The thing I need to get better at with blogging is planning ahead when thinking about holidays. For instance, Easter sneaked up out of nowhere and as I started brainstorming ideas, I came up with too many to even blog about! So you may see a couple of my ideas in stories or pictures this week without a dedicated blog post.
This Easter breakfast idea deserved it’s own post because it just makes me melt it’s so precious. Chicks are one of the cutest animals on the planet and I just love these fluffy cracked egg pancakes so much.
The pancake part would be a fun recipe to make with the kiddos. After you’re done making the batter, make the egg and assemble it on your own. Your little ones will think you’re just making pancakes, but you’ll be able to surprise them with the sweet little chick. Such a fun way to celebrate Easter!
If you end up making this recipe, don’t forget to tag #marinamakeseats.
Chick in Egg Pancakes
Makes four chick in eggs.
- 1 cup of all-purpose flour
- 1 teaspoons of baking powder
- 1/4 teaspoon of baking soda
- 1/4 teaspoon of salt
- 1 tablespoon of sugar
- 3 eggs, separated
- 3/4 cup of buttermilk
- 1 tablespoon of melted butter, plus more for buttering the skillet and topping the pancakes
- 1/2 teaspoon of vanilla
- Slice of sharp cheddar cheese
- 8 peppercorns
- Green onions or flower stems for the “grass”
- Maple syrup
In a large bowl, combine the flour, baking powder, baking soda, salt and sugar. Whisk to combine. In a separate small bowl, whisk one egg. Add the egg, buttermilk, melted butter and vanilla to the bowl of the dry ingredients. Using a whisk, stir to the ingredients until they are combined. Set aside.

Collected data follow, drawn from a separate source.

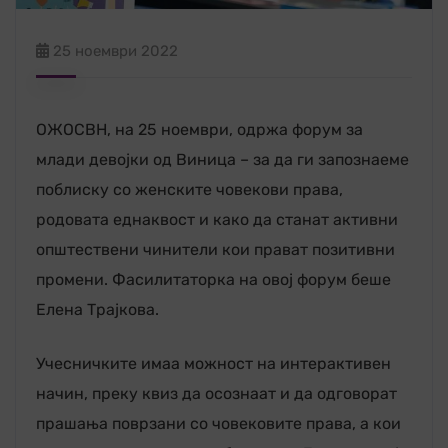
25 ноември 2022
ОЖОСВН, на 25 ноември, одржа форум за
млади девојки од Виница – за да ги запознаеме
поблиску со женските човекови права,
родовата еднаквост и како да станат активни
општествени чинители кои прават позитивни
промени. Фасилитаторка на овој форум беше
Елена Трајкова.
Учесничките имаа можност на интерактивен
начин, преку квиз да осознаат и да одговорат
прашања поврзани со човековите права, а кои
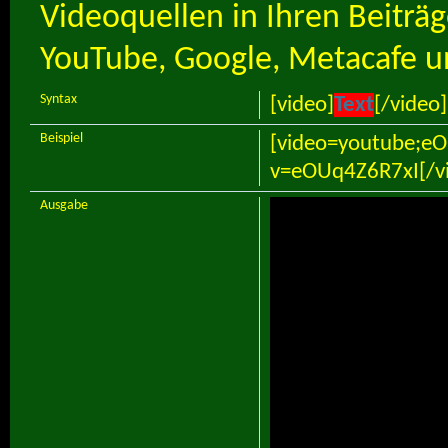
Videoquellen in Ihren Beiträ
YouTube, Google, Metacafe u
Syntax
[video]
Text
[/video]
Beispiel
[video=youtube;e
v=eOUq4Z6R7xI[/v
Ausgabe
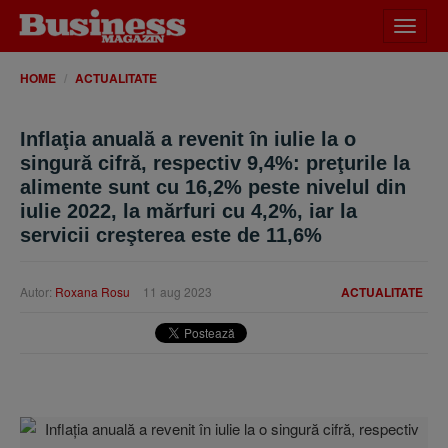
Desch
meniu
HOME
ACTUALITATE
Inflaţia anuală a revenit în iulie la o
singură cifră, respectiv 9,4%: preţurile la
alimente sunt cu 16,2% peste nivelul din
iulie 2022, la mărfuri cu 4,2%, iar la
servicii creşterea este de 11,6%
Autor:
Roxana Rosu
11 aug 2023
ACTUALITATE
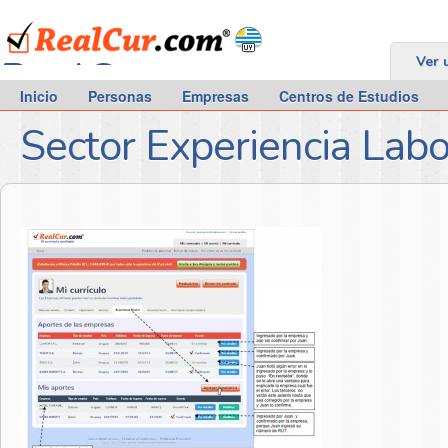
RealCur.com
Ver 
Inicio
Personas
Empresas
Centros de Estudios
Sector Experiencia Labo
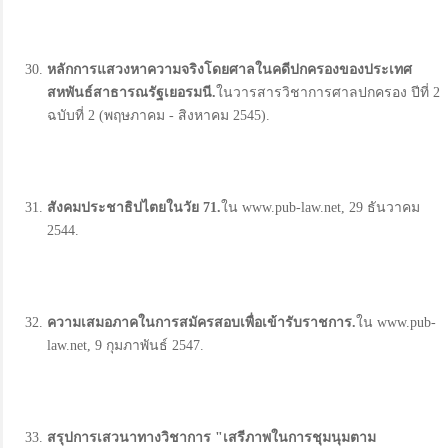
หลักการแสวงหาความจริงโดยศาลในคดีปกครองของประเทศ
สหพันธ์สาธารณรัฐเยอรมนี.
ในวารสารวิชาการศาลปกครอง ปีที่ 2
ฉบับที่ 2 (พฤษภาคม - สิงหาคม 2545).
สังคมประชาธิปไตยในวัย 71.
ใน www.pub-law.net, 29 ธันวาคม
2544.
ความเสมอภาคในการสมัครสอบเพื่อเข้ารับราชการ.
ใน www.pub-
law.net, 9 กุมภาพันธ์ 2547.
สรุปการเสวนาทางวิชาการ "
เสรีภาพในการชุมนุมตาม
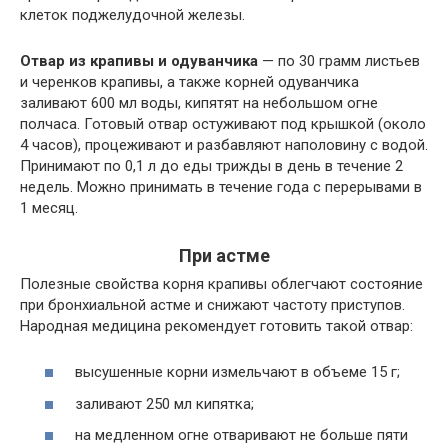
клеток поджелудочной железы.
Отвар из крапивы и одуванчика
— по 30 грамм листьев
и черенков крапивы, а также корней одуванчика
заливают 600 мл воды, кипятят на небольшом огне
полчаса. Готовый отвар остуживают под крышкой (около
4 часов), процеживают и разбавляют наполовину с водой.
Принимают по 0,1 л до еды трижды в день в течение 2
недель. Можно принимать в течение года с перерывами в
1 месяц.
При астме
Полезные свойства корня крапивы облегчают состояние
при бронхиальной астме и снижают частоту приступов.
Народная медицина рекомендует готовить такой отвар:
высушенные корни измельчают в объеме 15 г;
заливают 250 мл кипятка;
на медленном огне отваривают не больше пяти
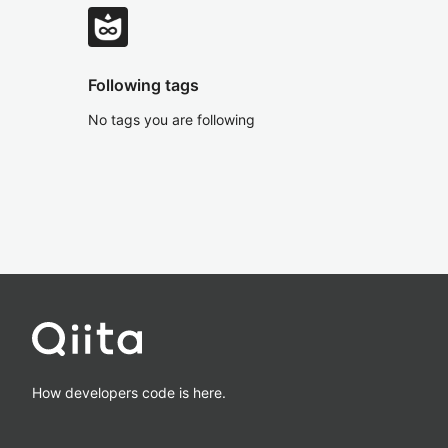
Following tags
No tags you are following
How developers code is here.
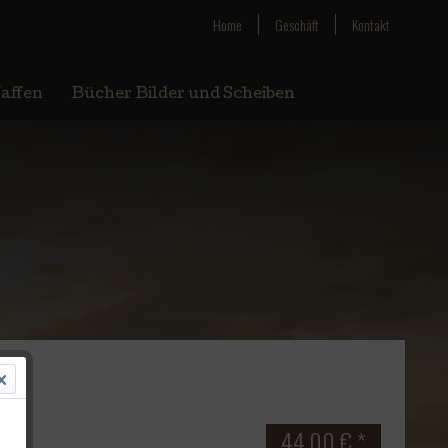
Home
Geschäft
Kontakt
affen
Bücher Bilder und Scheiben
44,00 € *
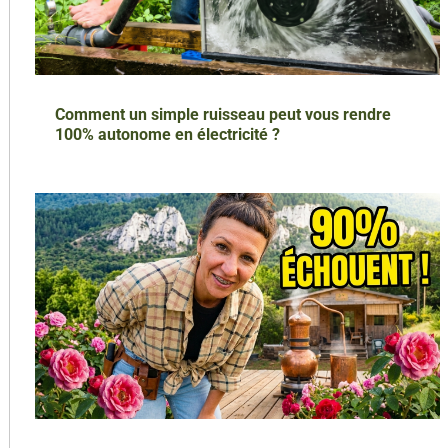
Comment un simple ruisseau peut vous rendre
100% autonome en électricité ?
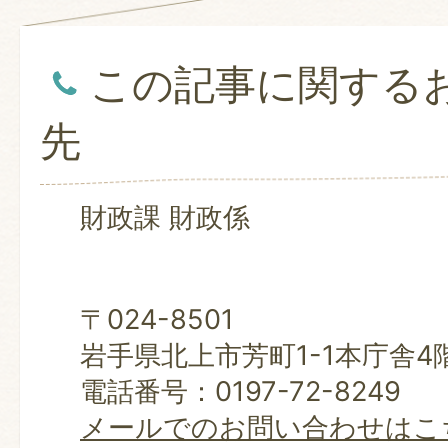
この記事に関する
先
財政課 財政係
〒024-8501
岩手県北上市芳町1-1本庁舎4
電話番号：0197-72-8249
メールでのお問い合わせはこ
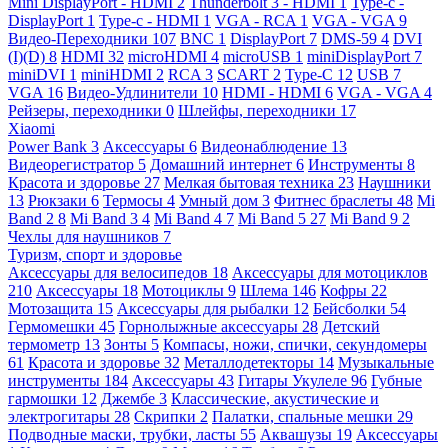
Mini DisplayPort - HDMI
2
Thunderbolt 3 - HDMI
1
Type-c -
DisplayPort
1
Type-c - HDMI
1
VGA - RCA
1
VGA - VGA
9
Видео-Переходники
107
BNC
1
DisplayPort
7
DMS-59
4
DVI
(I)(D)
8
HDMI
32
microHDMI
4
microUSB
1
miniDisplayPort
7
miniDVI
1
miniHDMI
2
RCA
3
SCART
2
Type-C
12
USB
7
VGA
16
Видео-Удлинители
10
HDMI - HDMI
6
VGA - VGA
4
Рейзеры, переходники
0
Шлейфы, переходники
17
Xiaomi
Power Bank
3
Аксессуары
6
Видеонаблюдение
13
Видеорегистратор
5
Домашний интернет
6
Инструменты
8
Красота и здоровье
27
Мелкая бытовая техника
23
Наушники
13
Рюкзаки
6
Термосы
4
Умный дом
3
Фитнес браслеты
48
Mi
Band 2
8
Mi Band 3
4
Mi Band 4
7
Mi Band 5
27
Mi Band 9
2
Чехлы для наушников
7
Туризм, спорт и здоровье
Аксессуары для велосипедов
18
Аксессуары для мотоциклов
210
Аксессуары
18
Мотоциклы
9
Шлема
146
Кофры
22
Мотозащита
15
Аксессуары для рыбалки
12
Бейсболки
54
Гермомешки
45
Горнолыжные аксессуары
28
Детский
термометр
13
Зонты
5
Компасы, ножи, спички, секундомеры
61
Красота и здоровье
32
Металлодетекторы
14
Музыкальные
инструменты
184
Аксессуары
43
Гитары Укулеле
96
Губные
гармошки
12
Джембе
3
Классические, акустические и
электрогитары
28
Скрипки
2
Палатки, спальные мешки
29
Подводные маски, трубки, ласты
55
Аквашузы
19
Аксессуары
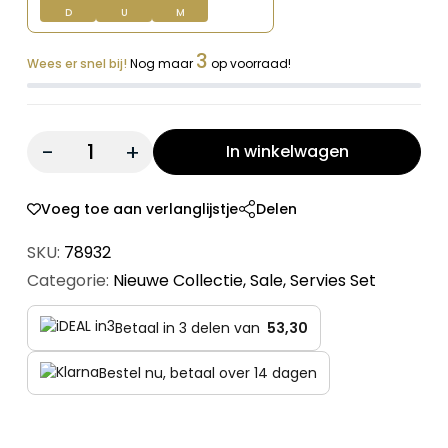
D
U
M
3
Wees er snel bij!
Nog maar
op voorraad!
Quantity:
In winkelwagen
Voeg toe aan verlanglijstje
Delen
SKU:
78932
Categorie:
Nieuwe Collectie
,
Sale
,
Servies Set
Betaal in 3 delen van
53,30
Bestel nu, betaal over 14 dagen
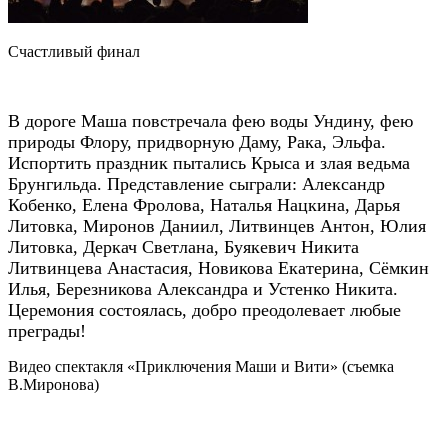
Счастливый финал
В дороге Маша повстречала фею воды Ундину, фею
природы Флору, придворную Даму, Рака, Эльфа.
Испортить праздник пытались Крыса и злая ведьма
Брунгильда. Представление сыграли: Александр
Кобенко, Елена Фролова, Наталья Нацкина, Дарья
Литовка, Миронов Даниил, Литвинцев Антон, Юлия
Литовка, Деркач Светлана, Буякевич Никита
Литвинцева Анастасия, Новикова Екатерина, Сёмкин
Илья, Березникова Александра и Устенко Никита.
Церемония состоялась, добро преодолевает любые
преграды!
Видео спектакля «Приключения Маши и Вити» (съемка
В.Миронова)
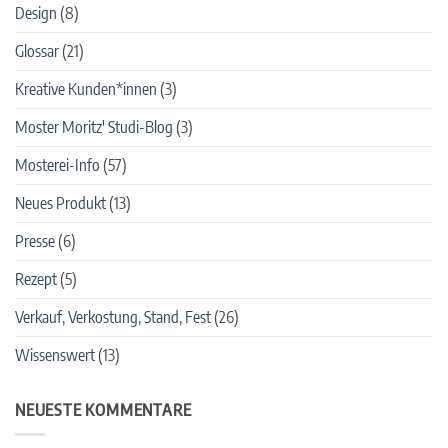
Design
(8)
Glossar
(21)
Kreative Kunden*innen
(3)
Moster Moritz' Studi-Blog
(3)
Mosterei-Info
(57)
Neues Produkt
(13)
Presse
(6)
Rezept
(5)
Verkauf, Verkostung, Stand, Fest
(26)
Wissenswert
(13)
NEUESTE KOMMENTARE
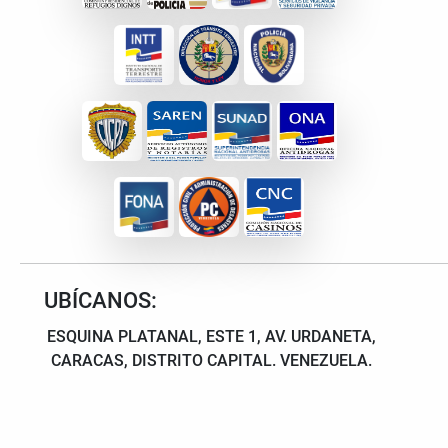
UBÍCANOS:
ESQUINA PLATANAL, ESTE 1, AV. URDANETA,
CARACAS, DISTRITO CAPITAL. VENEZUELA.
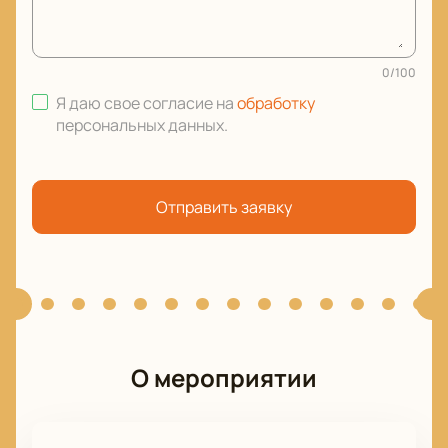
0
/
100
Я даю свое согласие на
обработку
персональных данных
.
Отправить заявку
О мероприятии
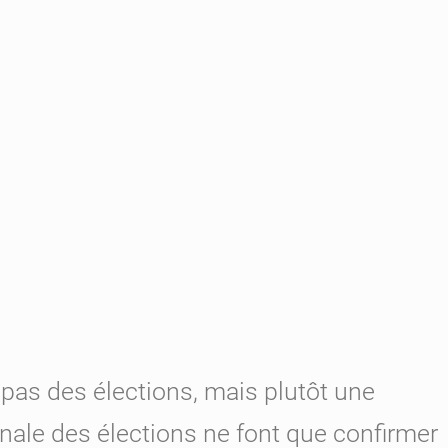
 pas des élections, mais plutôt une
onale des élections ne font que confirmer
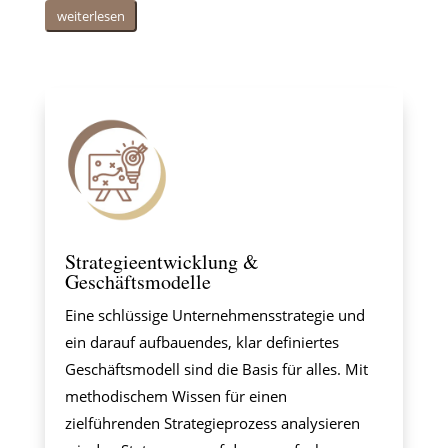
weiterlesen
Strategieentwicklung &
Geschäftsmodelle
Eine schlüssige Unternehmensstrategie und
ein darauf aufbauendes, klar definiertes
Geschäftsmodell sind die Basis für alles. Mit
methodischem Wissen für einen
zielführenden Strategieprozess analysieren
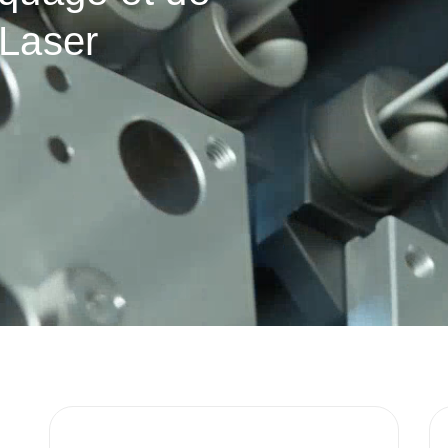
 Laser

Heat a skillet or frying pan over medium heat. Add a 1/2 tablespoon of butter and let it melt for a minute or two. Using a ladle or measuring cup, scoop 1/2 cup of batter into the pan. Let the pancakes cook until they start to bubble (2-3 minutes and flip, cooking for an additional minute on the other side. Lower the heat if necessary. Repeat this step with the rest of the batter. When the pancakes are done, allow them to cool slightly. Using kitchen scissors, cut each pancake in half using a zigzag motion to create the cracked egg.
To make the chicks, heat a small frying pan over medium-low heat. Coat it with cooking spray. While the pan is heating up, whisk one egg, one tablespoon of water and a pinch or two of salt and pepper in a small bowl. When ready, add the egg to the frying pan, swirling it around the coat the whole bottom of the pan. Let it cook for 2-3 minutes, until the egg is mostly set. Using a spatula flip the egg to cook through. Repeat the above steps with the second egg.
Using a biscuit cutter or kitchen scissors, create two circles from each egg to form the head of the chick. To create the chick’s beaks, cut triangles out of the slice of cheese.
Place each chick on a plate and top it with the “beak” and two peppercorns for eyes. Place the pancakes on top to create the pictured look. If desired, slice large pieces of green onion to create grass. Top with butter and syrup.